Vorcaro, dono do Banco Master, foi preso em operação da Polícia Federal. A investigação apura um esquema de pagamento a ex-dirigentes da autoridade monetária para evitar fiscalizações na instituição. Segundo a PF, ex-diretores indicados pelo ex-presidente Jair Bolsonaro (PL) e pelo então chefe do BC, Roberto Campos Neto, teriam recebido recursos de Vorcaro.
Nenhum outro integrante do Executivo comentou o caso no mesmo dia. O Palácio do Planalto tem evitado se associar diretamente ao episódio. Em fevereiro, integrantes da Esplanada se referiam ao caso como um “abacaxi” herdado por Gabriel Galípolo, o atual presidente do BC. À época, Gleisi disse ao Poder360 que Vorcaro foi preso já sob a atual administração do banco, sem dirigir críticas a Campos Neto.
No vídeo desta 4ª (4.mar), Gleisi questionou: “Por que será que Campos Neto não agiu contra as fraudes e Vorcaro enquanto era presidente do BC?”. A ministra citou Belline Santana, então chefe-adjunto do Desup (Departamento de Supervisão Bancária), e Paulo Sérgio Neves de Souza, que ocupava a chefia-adjunta do mesmo departamento.
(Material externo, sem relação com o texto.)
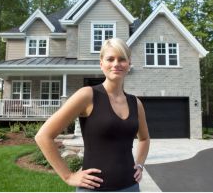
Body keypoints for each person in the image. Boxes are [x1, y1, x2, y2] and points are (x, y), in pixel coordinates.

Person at [35, 38, 150, 192]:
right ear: (101, 63)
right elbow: (43, 136)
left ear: (129, 63)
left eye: (122, 59)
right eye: (110, 59)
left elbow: (144, 138)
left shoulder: (135, 103)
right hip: (93, 189)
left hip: (130, 187)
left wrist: (140, 164)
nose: (116, 64)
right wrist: (68, 176)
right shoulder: (87, 95)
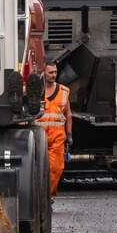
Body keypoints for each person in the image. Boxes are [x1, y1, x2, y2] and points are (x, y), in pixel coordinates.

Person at [36, 62, 72, 201]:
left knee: (56, 168)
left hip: (57, 136)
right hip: (39, 136)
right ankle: (40, 196)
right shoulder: (35, 91)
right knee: (38, 169)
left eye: (55, 72)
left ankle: (48, 196)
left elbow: (68, 114)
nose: (54, 75)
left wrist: (69, 134)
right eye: (50, 72)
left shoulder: (64, 91)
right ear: (44, 73)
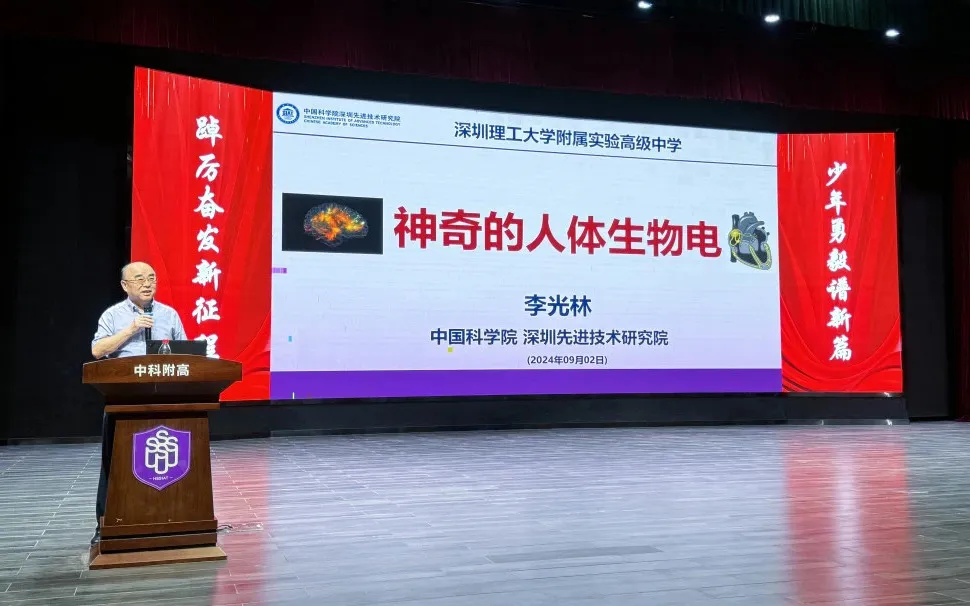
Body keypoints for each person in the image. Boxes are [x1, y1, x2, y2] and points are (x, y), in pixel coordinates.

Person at [89, 261, 187, 544]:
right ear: (125, 286)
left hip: (166, 401)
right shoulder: (113, 315)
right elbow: (97, 351)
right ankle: (105, 524)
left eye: (152, 278)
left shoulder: (169, 314)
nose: (147, 284)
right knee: (114, 464)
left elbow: (187, 353)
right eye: (140, 279)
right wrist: (131, 329)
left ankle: (171, 519)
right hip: (124, 400)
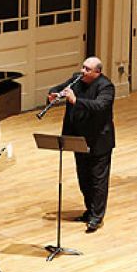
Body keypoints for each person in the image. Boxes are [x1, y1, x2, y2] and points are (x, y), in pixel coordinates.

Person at [48, 56, 115, 233]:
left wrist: (75, 100)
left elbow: (99, 106)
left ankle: (96, 217)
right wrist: (53, 93)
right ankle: (90, 210)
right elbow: (61, 87)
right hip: (78, 138)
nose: (82, 71)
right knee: (84, 177)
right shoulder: (77, 79)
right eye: (83, 68)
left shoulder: (106, 87)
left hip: (98, 139)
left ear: (97, 72)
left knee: (98, 181)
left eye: (87, 69)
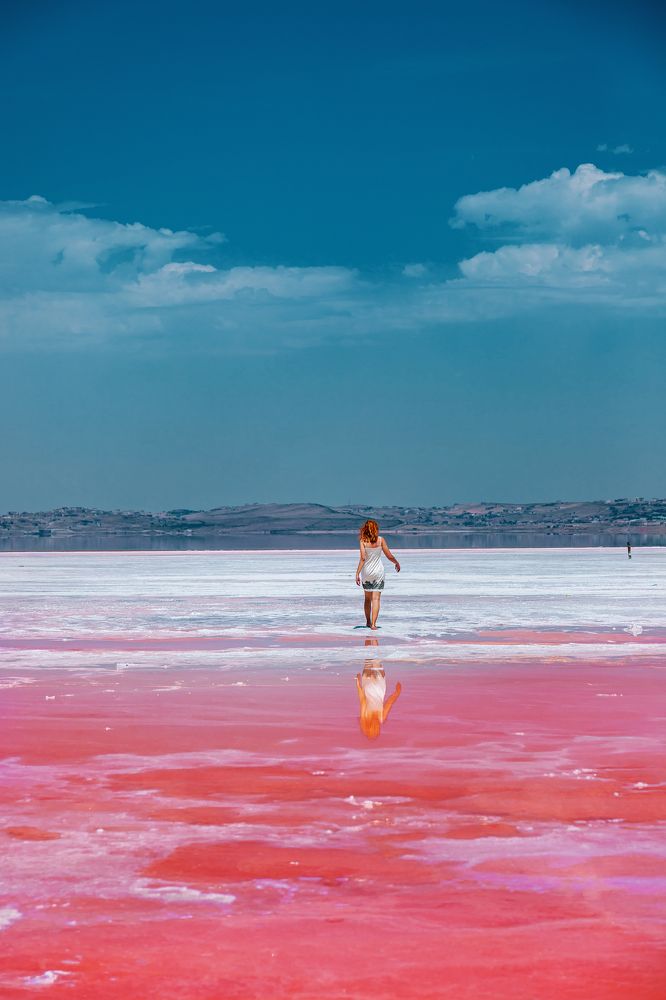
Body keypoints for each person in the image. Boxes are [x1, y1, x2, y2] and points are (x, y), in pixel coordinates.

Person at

Ambos, segundo a investigação, teriam recebido valores para dificultar a atuação técnica sobre o banco.
Gleisi também relacionou o caso a aliados do ex-presidente. Disse que, enquanto Bolsonaro cedia o avião presidencial ao deputado Nikolas Ferreira (PL-MG) em agenda política, o cunhado de Vorcaro, Fabiano Zetel, comandava um grupo chamado “a turma”. De acordo com a apuração, o grupo organizava ataques a adversários e jornalistas.
“A turma da extrema direita de Bolsonaro e Nikolas ainda quer jogar esse escândalo no colo dos outros. Vocês não vão colar isso não”, declarou.
A CPI do Crime Organizado aprovou a convocação do ex-ministro da Economia Paulo Guedes (governo Bolsonaro) e do ex-presidente do Banco Central Roberto Campos Neto. Diferentemente do convite, a convocação impõe a obrigação de comparecimento.